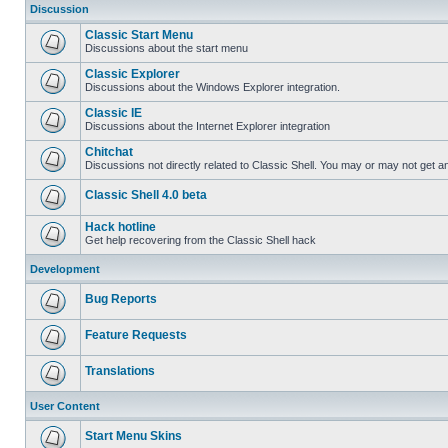
Discussion
Classic Start Menu
Discussions about the start menu
Classic Explorer
Discussions about the Windows Explorer integration.
Classic IE
Discussions about the Internet Explorer integration
Chitchat
Discussions not directly related to Classic Shell. You may or may not get 
Classic Shell 4.0 beta
Hack hotline
Get help recovering from the Classic Shell hack
Development
Bug Reports
Feature Requests
Translations
User Content
Start Menu Skins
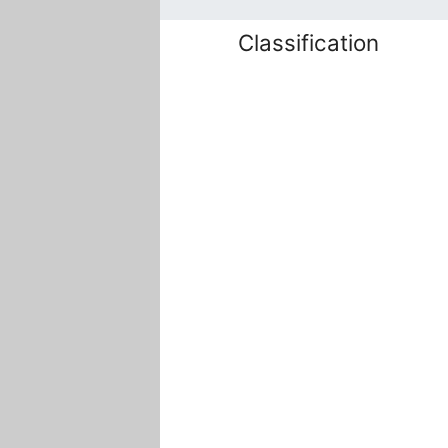
Classification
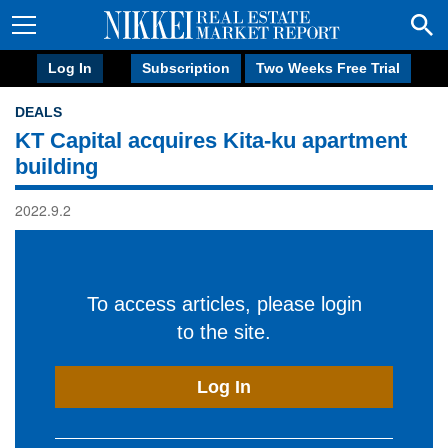
Log In
Subscription
Two Weeks Free Trial
DEALS
KT Capital acquires Kita-ku apartment
building
2022.9.2
To access articles, please login
to the site.
Log In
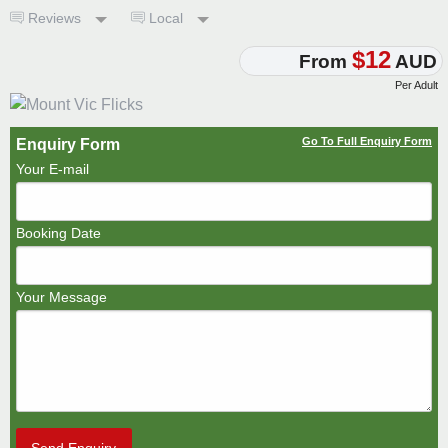
Reviews
Local
$12
From
AUD
Per Adult
Go To Full Enquiry Form
Enquiry Form
Your E-mail
Booking Date
Your Message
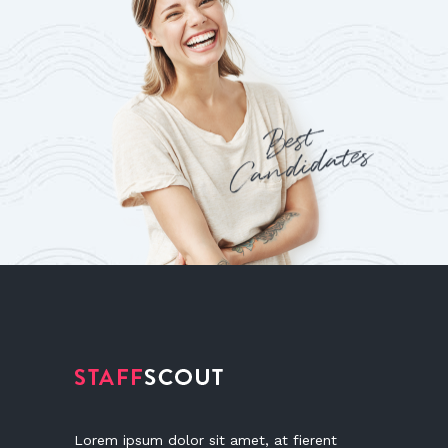
Lorem ipsum dolor sit amet, at fierent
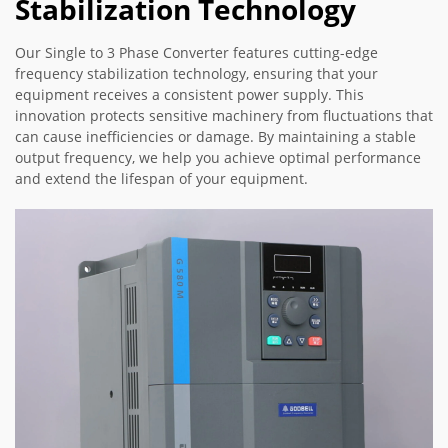
Stabilization Technology
Our Single to 3 Phase Converter features cutting-edge
frequency stabilization technology, ensuring that your
equipment receives a consistent power supply. This
innovation protects sensitive machinery from fluctuations that
can cause inefficiencies or damage. By maintaining a stable
output frequency, we help you achieve optimal performance
and extend the lifespan of your equipment.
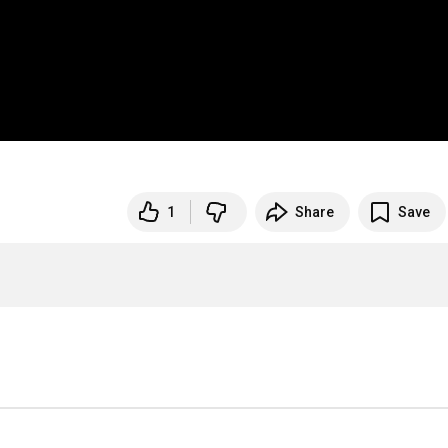
1
Share
Save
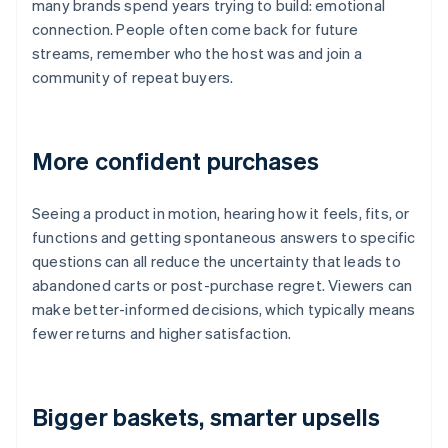
many brands spend years trying to build: emotional
connection. People often come back for future
streams, remember who the host was and join a
community of repeat buyers.
More confident purchases
Seeing a product in motion, hearing how it feels, fits, or
functions and getting spontaneous answers to specific
questions can all reduce the uncertainty that leads to
abandoned carts or post-purchase regret. Viewers can
make better-informed decisions, which typically means
fewer returns and higher satisfaction.
Bigger baskets, smarter upsells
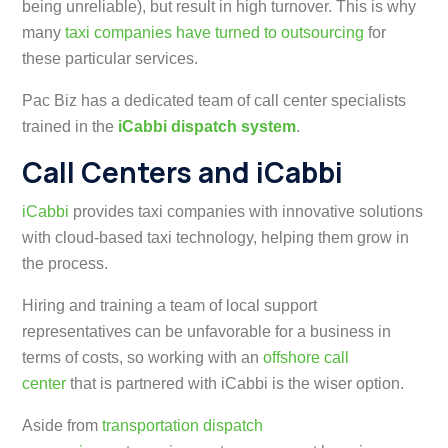
being unreliable), but result in high turnover. This is why
many
taxi companies have turned to outsourcing
for
these particular services.
Pac Biz has a dedicated team of call center specialists
trained in the
iCabbi dispatch system
.
Call Centers and iCabbi
iCabbi
provides taxi companies with innovative solutions
with
cloud-based taxi technology, helping them grow in
the process
.
Hiring and training a team of local support
representatives can be unfavorable for a business in
terms of costs, so working with an
offshore call
center
that is partnered with iCabbi is the wiser option.
Aside from
transportation dispatch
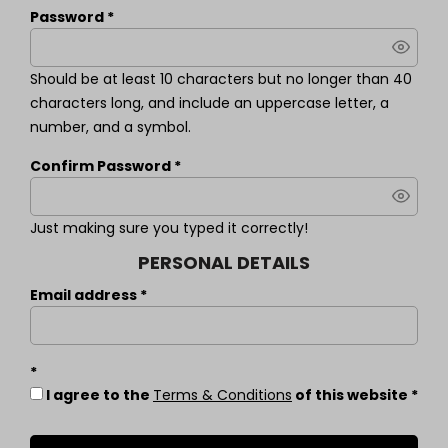
Password
Should be at least 10 characters but no longer than 40
characters long, and include an uppercase letter, a
number, and a symbol.
Confirm Password
Just making sure you typed it correctly!
PERSONAL DETAILS
Email address
I agree to the
Terms & Conditions
of this website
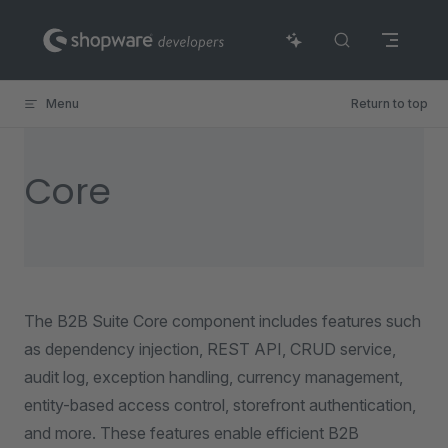
Skip to content
Menu
Return to top
Core
The B2B Suite Core component includes features such
as dependency injection, REST API, CRUD service,
audit log, exception handling, currency management,
entity-based access control, storefront authentication,
and more. These features enable efficient B2B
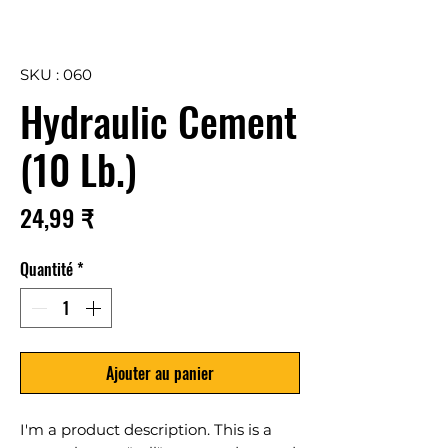
SKU : 060
Hydraulic Cement
(10 Lb.)
Prix
24,99 ₹
Quantité
*
Ajouter au panier
I'm a product description. This is a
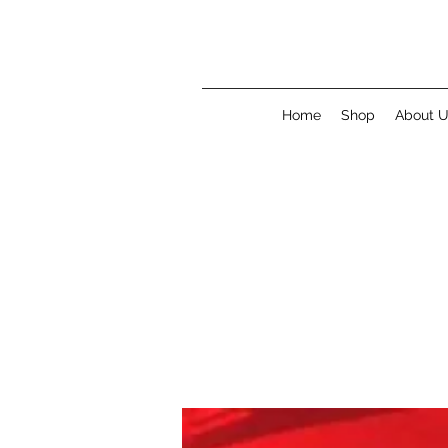
Home
Shop
About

= = = =

# [DIRECTIONS FOR THIS TASK]
Rewrite the text of every row above, replacing each "Log In" with "Sign In" and keeping everything else unchanged. Omit the pictures from your answer.

# [REPLY TO THE EXERCISE]
Discussion
Classic Start Menu
Discussions about the start menu
Classic Explorer
Discussions about the Windows Explorer integration.
Classic IE
Discussions about the Internet Explorer integration
Chitchat
Discussions not directly related to Classic Shell. You may or may not get 
Classic Shell 4.0 beta
Hack hotline
Get help recovering from the Classic Shell hack
Development
Bug Reports
Feature Requests
Translations
User Content
Start Menu Skins
Classification
Sign In
Subscription
Two Weeks Free Trial
DEALS
KT Capital acquires Kita-ku apartment
building
2022.9.2
To access articles, please login
to the site.
Sign In
Reviews
Local
$12
From
AUD
Per Adult
Go To Full Enquiry Form
Enquiry Form
Your E-mail
Booking Date
Your Message
Lorem ipsum dolor sit amet, at fierent
Stabilization Technology
Our Single to 3 Phase Converter features cutting-edge
frequency stabilization technology, ensuring that your
equipment receives a consistent power supply. This
innovation protects sensitive machinery from fluctuations that
can cause inefficiencies or damage. By maintaining a stable
output frequency, we help you achieve optimal performance
and extend the lifespan of your equipment.
1
Share
Save
many brands spend years trying to build: emotional
connection. People often come back for future
streams, remember who the host was and join a
community of repeat buyers.
More confident purchases
Seeing a product in motion, hearing how it feels, fits, or
functions and getting spontaneous answers to specific
questions can all reduce the uncertainty that leads to
abandoned carts or post-purchase regret. Viewers can
make better-informed decisions, which typically means
fewer returns and higher satisfaction.
Bigger baskets, smarter upsells
being unreliable), but result in high turnover. This is why
many
taxi companies have turned to outsourcing
for
these particular services.
Pac Biz has a dedicated team of call center specialists
trained in the
iCabbi dispatch system
.
Call Centers and iCabbi
iCabbi
provides taxi companies with innovative solutions
with
cloud-based taxi technology, helping them grow in
the process
.
Hiring and training a team of local support
representatives can be unfavorable for a business in
terms of costs, so working with an
offshore call
center
that is partnered with iCabbi is the wiser option.
Aside from
transportation dispatch
Password
Should be at least 10 characters but no longer than 40
characters long, and include an uppercase letter, a
number, and a symbol.
Confirm Password
Just making sure you typed it correctly!
PERSONAL DETAILS
Email address
I agree to the
Terms & Conditions
of this website
Skip to content
Menu
Return to top
Core
The B2B Suite Core component includes features such
as dependency injection, REST API, CRUD service,
audit log, exception handling, currency management,
entity-based access control, storefront authentication,
and more. These features enable efficient B2B
SKU : 060
Hydraulic Cement
(10 Lb.)
Prix
24,99 ₹
Quantité
*
Ajouter au panier
I'm a product description. This is a
Home
Shop
About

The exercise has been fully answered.